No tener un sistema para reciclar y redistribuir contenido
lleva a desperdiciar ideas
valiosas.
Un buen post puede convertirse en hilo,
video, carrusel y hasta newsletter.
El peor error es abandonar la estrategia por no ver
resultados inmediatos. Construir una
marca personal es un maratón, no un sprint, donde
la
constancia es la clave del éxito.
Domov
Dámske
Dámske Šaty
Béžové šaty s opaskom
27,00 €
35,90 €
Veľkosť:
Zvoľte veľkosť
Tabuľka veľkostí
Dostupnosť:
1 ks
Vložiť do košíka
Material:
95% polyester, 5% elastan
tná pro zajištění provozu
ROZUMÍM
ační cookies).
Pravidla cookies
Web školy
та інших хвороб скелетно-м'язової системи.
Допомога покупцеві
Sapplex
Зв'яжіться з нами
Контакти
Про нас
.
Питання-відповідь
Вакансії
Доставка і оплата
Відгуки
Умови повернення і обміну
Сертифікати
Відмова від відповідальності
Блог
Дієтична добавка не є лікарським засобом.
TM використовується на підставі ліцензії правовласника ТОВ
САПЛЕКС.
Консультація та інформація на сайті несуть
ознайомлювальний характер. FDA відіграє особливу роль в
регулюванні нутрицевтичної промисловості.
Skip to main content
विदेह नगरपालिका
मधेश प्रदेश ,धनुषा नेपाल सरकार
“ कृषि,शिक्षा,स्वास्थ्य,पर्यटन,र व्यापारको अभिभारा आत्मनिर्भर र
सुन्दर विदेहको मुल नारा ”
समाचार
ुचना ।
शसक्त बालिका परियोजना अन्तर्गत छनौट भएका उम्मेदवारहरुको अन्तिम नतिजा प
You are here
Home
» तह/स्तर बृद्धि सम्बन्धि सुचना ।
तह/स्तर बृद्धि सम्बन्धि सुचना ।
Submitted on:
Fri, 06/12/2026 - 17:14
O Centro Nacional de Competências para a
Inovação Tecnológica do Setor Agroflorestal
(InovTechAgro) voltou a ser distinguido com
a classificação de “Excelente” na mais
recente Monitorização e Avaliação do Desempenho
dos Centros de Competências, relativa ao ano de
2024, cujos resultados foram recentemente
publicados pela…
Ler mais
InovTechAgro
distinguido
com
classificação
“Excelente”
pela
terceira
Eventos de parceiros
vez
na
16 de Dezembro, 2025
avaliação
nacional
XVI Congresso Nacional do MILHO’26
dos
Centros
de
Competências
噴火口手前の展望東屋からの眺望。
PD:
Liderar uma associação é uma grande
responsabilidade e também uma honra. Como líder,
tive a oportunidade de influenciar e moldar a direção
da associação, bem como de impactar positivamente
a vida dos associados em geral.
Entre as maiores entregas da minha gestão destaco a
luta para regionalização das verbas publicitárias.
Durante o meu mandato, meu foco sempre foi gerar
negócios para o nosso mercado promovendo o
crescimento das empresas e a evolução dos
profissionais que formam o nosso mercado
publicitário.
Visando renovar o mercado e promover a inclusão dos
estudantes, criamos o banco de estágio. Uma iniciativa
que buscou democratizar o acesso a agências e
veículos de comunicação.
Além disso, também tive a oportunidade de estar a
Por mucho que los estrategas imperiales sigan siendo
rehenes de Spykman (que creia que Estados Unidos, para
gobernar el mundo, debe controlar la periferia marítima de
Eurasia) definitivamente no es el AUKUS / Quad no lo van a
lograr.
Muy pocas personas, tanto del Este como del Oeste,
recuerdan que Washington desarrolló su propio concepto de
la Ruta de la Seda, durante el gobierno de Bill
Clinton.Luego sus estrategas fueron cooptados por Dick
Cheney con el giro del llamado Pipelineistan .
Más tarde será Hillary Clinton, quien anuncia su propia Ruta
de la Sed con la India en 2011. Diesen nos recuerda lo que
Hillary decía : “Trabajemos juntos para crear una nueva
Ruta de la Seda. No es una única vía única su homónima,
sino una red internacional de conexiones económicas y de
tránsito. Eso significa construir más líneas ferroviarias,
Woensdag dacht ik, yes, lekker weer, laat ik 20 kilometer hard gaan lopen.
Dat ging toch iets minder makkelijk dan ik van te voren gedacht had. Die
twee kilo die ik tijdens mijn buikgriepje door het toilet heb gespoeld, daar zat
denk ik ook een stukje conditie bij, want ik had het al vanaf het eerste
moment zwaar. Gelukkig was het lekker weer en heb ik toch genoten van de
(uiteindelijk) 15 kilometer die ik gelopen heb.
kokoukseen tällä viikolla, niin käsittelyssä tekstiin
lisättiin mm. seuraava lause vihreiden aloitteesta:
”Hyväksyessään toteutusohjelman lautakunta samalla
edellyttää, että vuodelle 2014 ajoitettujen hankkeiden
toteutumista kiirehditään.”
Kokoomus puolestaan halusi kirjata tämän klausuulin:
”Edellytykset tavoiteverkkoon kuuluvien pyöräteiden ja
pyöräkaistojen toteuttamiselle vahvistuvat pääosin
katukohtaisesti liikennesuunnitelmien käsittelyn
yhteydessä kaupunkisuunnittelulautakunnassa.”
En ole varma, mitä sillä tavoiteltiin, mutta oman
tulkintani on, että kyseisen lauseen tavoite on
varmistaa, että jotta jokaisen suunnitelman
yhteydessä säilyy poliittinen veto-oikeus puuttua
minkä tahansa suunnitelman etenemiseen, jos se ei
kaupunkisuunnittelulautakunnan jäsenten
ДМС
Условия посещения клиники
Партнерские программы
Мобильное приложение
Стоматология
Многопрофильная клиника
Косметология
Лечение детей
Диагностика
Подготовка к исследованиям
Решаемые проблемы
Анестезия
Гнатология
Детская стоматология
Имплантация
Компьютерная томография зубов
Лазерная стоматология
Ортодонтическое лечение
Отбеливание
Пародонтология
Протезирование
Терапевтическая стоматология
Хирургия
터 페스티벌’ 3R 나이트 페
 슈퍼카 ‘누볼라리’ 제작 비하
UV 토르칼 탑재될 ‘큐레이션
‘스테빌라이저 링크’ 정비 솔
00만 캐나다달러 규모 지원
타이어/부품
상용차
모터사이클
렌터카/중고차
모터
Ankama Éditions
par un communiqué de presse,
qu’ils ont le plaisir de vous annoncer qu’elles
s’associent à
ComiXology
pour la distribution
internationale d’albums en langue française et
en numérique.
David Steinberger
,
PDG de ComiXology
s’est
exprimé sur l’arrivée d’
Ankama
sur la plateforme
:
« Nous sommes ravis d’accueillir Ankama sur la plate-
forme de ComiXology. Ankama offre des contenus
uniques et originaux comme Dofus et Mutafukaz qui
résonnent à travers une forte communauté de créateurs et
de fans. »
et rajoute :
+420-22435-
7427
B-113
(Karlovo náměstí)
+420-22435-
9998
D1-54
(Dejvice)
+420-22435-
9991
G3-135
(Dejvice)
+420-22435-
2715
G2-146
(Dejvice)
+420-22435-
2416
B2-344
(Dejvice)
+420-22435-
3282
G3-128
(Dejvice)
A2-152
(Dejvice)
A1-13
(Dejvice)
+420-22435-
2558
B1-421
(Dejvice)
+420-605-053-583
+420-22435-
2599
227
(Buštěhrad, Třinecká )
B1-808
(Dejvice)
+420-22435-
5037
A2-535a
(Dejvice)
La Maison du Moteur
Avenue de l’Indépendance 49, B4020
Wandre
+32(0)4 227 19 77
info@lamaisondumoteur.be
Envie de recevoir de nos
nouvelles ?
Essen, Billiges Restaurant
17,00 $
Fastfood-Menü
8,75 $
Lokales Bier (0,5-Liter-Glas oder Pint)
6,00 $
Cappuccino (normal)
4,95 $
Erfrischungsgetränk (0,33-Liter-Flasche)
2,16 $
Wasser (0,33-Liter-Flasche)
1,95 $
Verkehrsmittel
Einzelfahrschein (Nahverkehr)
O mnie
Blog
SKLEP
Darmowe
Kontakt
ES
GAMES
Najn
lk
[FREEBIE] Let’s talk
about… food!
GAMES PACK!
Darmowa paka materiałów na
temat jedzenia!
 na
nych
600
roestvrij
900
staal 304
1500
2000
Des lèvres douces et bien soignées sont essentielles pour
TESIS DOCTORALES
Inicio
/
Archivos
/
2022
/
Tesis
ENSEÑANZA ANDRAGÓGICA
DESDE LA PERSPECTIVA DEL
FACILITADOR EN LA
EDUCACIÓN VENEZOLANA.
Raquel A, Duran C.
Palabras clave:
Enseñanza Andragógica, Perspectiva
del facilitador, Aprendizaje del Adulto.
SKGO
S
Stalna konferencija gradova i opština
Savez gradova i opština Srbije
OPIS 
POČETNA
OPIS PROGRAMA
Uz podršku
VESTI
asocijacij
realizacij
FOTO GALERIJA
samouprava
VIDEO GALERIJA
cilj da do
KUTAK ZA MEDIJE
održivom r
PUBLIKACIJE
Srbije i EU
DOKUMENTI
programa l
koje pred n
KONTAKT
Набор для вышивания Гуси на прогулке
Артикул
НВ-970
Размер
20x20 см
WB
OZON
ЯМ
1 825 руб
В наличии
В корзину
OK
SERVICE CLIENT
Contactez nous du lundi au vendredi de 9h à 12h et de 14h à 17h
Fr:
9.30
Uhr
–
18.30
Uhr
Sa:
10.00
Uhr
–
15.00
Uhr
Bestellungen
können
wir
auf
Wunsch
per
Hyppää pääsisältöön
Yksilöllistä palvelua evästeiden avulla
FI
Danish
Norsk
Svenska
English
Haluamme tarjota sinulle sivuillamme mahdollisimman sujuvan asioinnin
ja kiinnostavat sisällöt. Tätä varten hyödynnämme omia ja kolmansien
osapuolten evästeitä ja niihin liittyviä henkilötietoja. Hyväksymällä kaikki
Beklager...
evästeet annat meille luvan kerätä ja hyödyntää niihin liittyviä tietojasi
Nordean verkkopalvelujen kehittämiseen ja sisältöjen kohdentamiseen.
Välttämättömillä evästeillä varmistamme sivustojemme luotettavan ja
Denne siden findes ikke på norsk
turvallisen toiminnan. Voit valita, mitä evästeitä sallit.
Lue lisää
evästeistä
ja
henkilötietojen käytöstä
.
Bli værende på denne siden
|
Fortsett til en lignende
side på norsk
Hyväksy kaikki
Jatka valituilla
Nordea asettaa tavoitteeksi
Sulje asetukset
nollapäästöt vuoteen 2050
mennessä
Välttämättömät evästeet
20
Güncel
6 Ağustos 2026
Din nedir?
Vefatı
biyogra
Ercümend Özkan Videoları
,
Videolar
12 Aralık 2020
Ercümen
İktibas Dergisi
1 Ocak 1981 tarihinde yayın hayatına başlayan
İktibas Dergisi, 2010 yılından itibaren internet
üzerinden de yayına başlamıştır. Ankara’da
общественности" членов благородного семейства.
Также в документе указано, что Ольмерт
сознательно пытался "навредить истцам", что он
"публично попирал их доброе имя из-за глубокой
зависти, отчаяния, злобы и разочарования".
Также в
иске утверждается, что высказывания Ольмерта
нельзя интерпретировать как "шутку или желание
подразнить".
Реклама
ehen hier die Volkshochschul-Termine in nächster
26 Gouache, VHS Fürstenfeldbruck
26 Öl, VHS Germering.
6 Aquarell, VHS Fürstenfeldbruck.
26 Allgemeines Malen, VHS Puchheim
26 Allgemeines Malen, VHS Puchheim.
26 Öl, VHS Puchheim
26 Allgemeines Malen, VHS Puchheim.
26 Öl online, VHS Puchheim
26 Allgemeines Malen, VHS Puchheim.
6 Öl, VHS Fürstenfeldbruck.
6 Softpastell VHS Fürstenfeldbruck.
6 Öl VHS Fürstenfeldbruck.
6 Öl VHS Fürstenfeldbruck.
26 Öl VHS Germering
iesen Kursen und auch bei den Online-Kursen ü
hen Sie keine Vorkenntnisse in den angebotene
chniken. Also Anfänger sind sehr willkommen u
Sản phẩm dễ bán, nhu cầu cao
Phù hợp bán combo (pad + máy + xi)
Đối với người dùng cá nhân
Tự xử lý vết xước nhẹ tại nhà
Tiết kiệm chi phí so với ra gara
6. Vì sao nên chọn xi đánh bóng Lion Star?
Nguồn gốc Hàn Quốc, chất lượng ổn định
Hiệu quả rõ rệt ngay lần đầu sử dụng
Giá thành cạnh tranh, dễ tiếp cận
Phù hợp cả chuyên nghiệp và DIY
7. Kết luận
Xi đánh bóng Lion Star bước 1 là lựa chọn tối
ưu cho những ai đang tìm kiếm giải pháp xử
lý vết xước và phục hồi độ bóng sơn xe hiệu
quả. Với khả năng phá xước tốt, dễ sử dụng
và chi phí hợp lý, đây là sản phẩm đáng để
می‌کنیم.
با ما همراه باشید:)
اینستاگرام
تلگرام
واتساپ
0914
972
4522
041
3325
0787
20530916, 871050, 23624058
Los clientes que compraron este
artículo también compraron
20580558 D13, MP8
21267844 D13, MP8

**WHAT TO WORK ON:**
Copy out the material word for word, starting from its very first line and continuing up to and including the line that contains "95% polyester, 5% elastan".

**ANSWER BOX:**
No tener un sistema para reciclar y redistribuir contenido
lleva a desperdiciar ideas
valiosas.
Un buen post puede convertirse en hilo,
video, carrusel y hasta newsletter.
El peor error es abandonar la estrategia por no ver
resultados inmediatos. Construir una
marca personal es un maratón, no un sprint, donde
la
constancia es la clave del éxito.
Domov
Dámske
Dámske Šaty
Béžové šaty s opaskom
27,00 €
35,90 €
Veľkosť:
Zvoľte veľkosť
Tabuľka veľkostí
Dostupnosť:
1 ks
Vložiť do košíka
Material:
95% polyester, 5% elastan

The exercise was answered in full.